Nathan Rabin kicks of a new ongoing feature with a re-examination of Grandma’s Boy for Rotten Tomatoes:
“Grandma’s Boy has a wonderfully endearing quality that later Happy Madison productions would fatally lack: it likes its characters and invites audiences to share that affection, instead of treating its characters like the worst kind of human garbage. It’s a much better vehicle for Swardson than Bucky Larson: Born To Be A Star, and while his emotionally stunted virgin falls squarely into Swardson’s well-wrought persona as a Manic Pixie Nightmare Boy, he emerges as a funny, likable character who is even afforded a moment of triumph when he absolutely destroys at a game of Dance Dance Revolution…Grandma’s Boy is wonderfully inclusive in its comedy; it’s the kind of film where, with the notable exception of J.P., damn near everyone gets laid, damn near everyone smokes weed, everyone plays video games, and everyone has friends who like them, no matter how geeky or socially inept they might be.”
Rachel Handler has been, and will continue, writing some weekend news pieces, like this one on Jonathan Demme making a Justin Timberlake music-film, for Vanity Fair:
“(Demme) does add, “There’s tremendous dancing in this piece. He’s got an extraordinary band called the Tennessee Kids. Huge horn section, two lead guitars, two drummers, eight dancers, four exquisite background singers.” Of Timberlake himself, Demme adds, “He’s a funky Fred Astaire!”

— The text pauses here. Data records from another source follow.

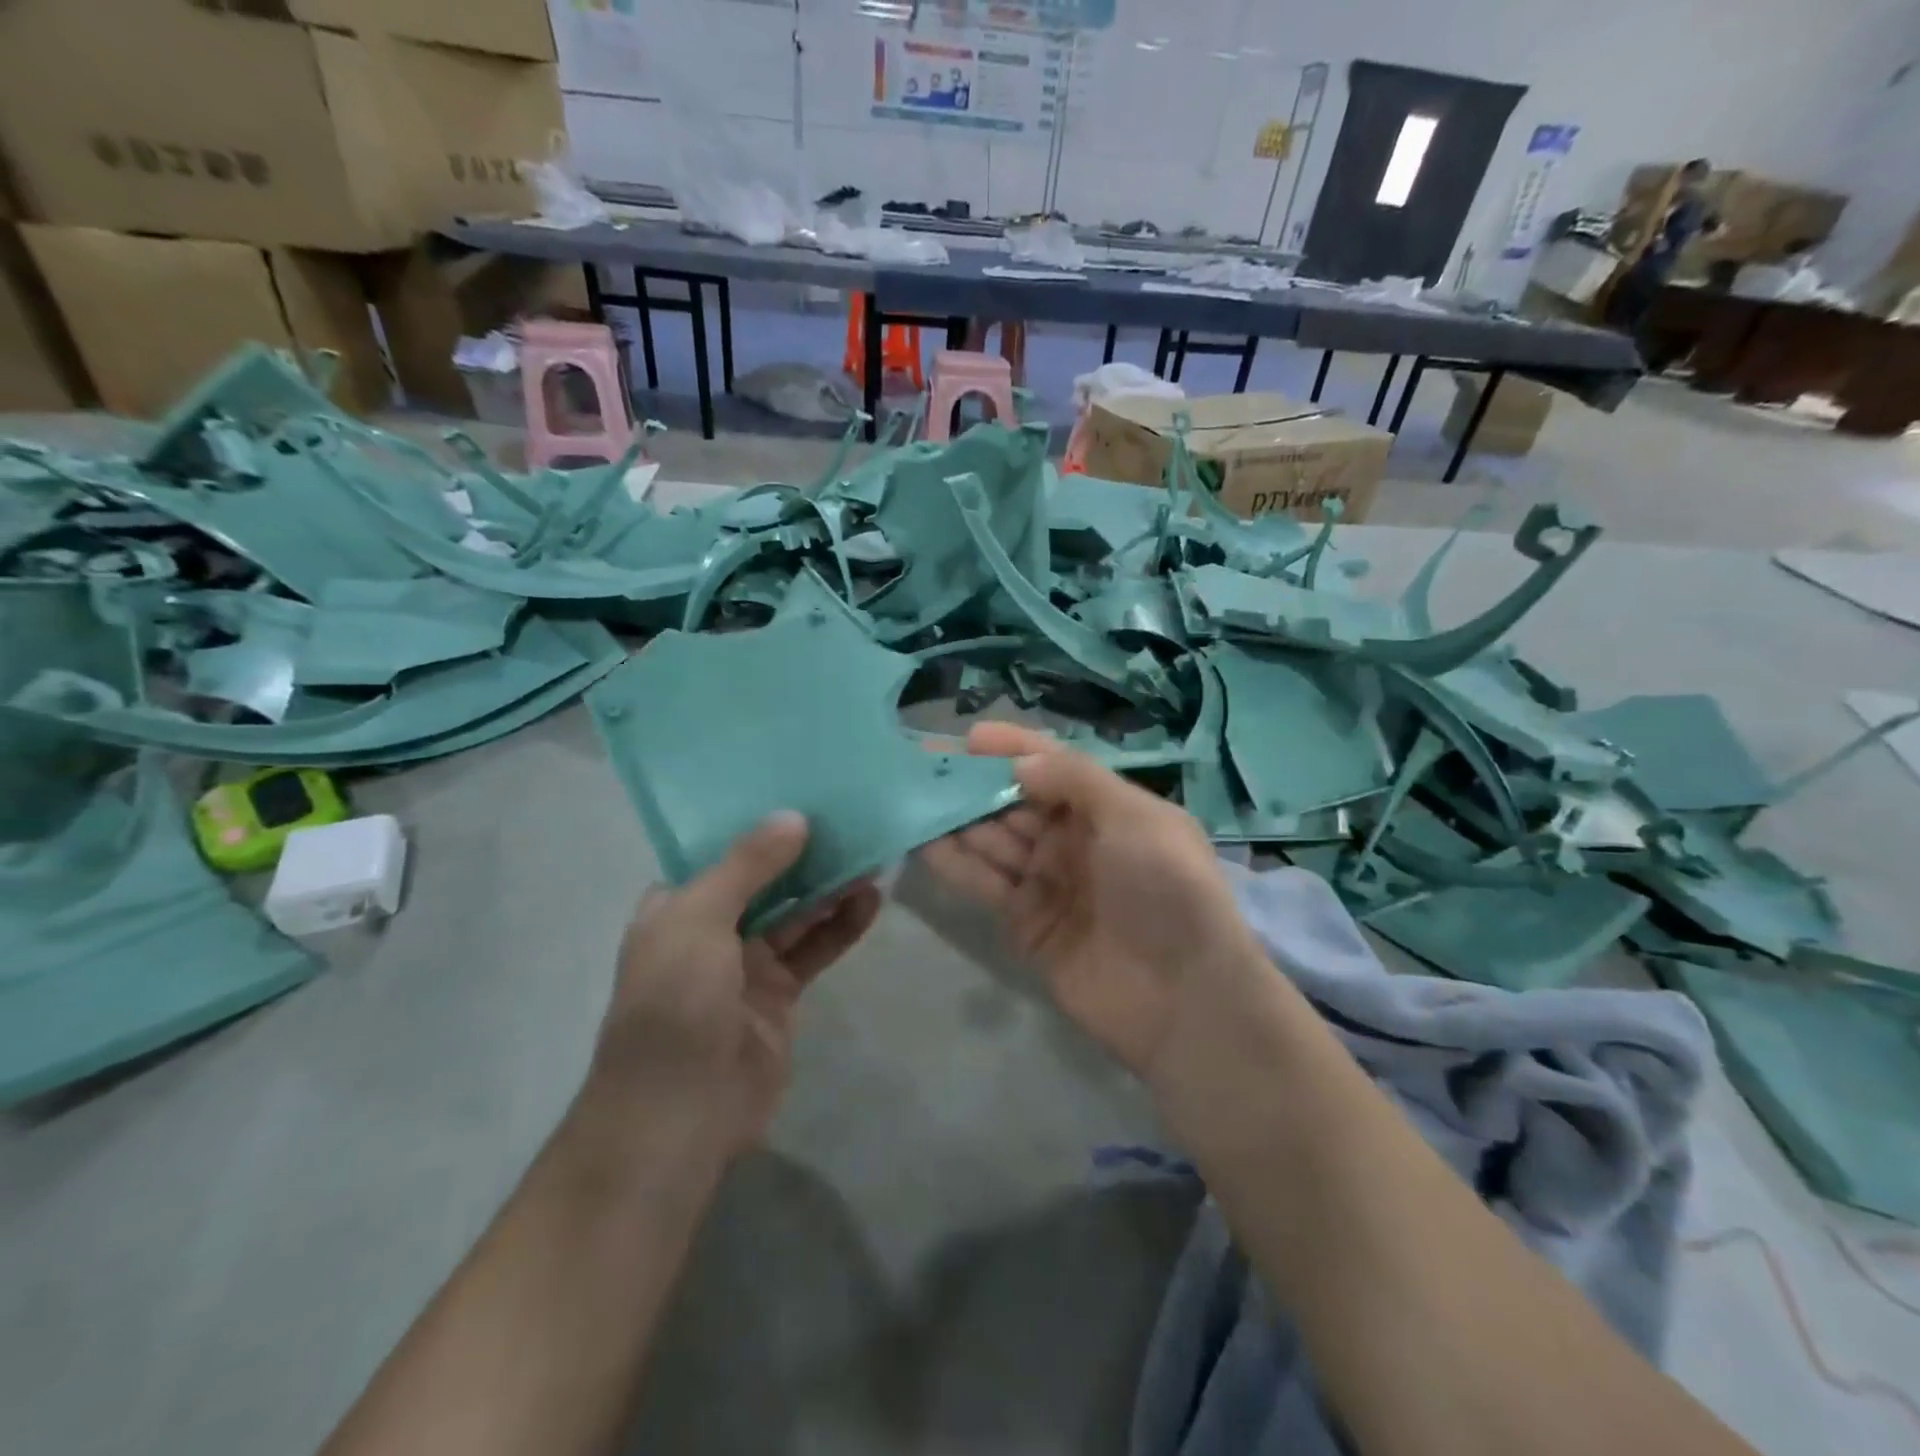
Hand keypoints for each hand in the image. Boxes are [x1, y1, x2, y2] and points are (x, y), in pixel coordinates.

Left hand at [589, 814, 881, 1156]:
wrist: (680, 1113)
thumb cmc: (676, 1002)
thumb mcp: (700, 919)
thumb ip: (748, 866)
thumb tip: (793, 817)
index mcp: (677, 906)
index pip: (721, 851)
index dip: (760, 823)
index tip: (803, 790)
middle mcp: (711, 928)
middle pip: (766, 878)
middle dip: (806, 852)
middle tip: (853, 818)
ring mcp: (748, 963)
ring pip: (797, 912)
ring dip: (831, 887)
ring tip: (872, 854)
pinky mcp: (781, 993)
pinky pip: (816, 948)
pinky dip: (842, 925)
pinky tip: (872, 902)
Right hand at [920, 722, 1266, 1081]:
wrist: (1184, 998)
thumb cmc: (1166, 890)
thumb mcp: (1133, 818)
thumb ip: (1075, 781)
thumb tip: (1019, 763)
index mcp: (1108, 809)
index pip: (1054, 767)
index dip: (1013, 749)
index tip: (969, 737)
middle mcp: (1076, 840)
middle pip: (1015, 803)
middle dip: (973, 782)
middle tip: (923, 766)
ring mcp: (1049, 882)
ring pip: (994, 841)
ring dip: (957, 820)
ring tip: (912, 798)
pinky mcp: (1027, 923)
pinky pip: (986, 884)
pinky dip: (956, 864)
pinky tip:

Demme is certainly using a lot of exclamation points for a director responsible for The Silence Of The Lambs and Philadelphia. But it’s important to remember that Demme is also responsible for 1984’s Talking Heads “rockumentary” Stop Making Sense, as well as concert films for Kenny Chesney and Neil Young. Does Jonathan Demme contradict himself? Very well, then Jonathan Demme contradicts himself. He contains multitudes.”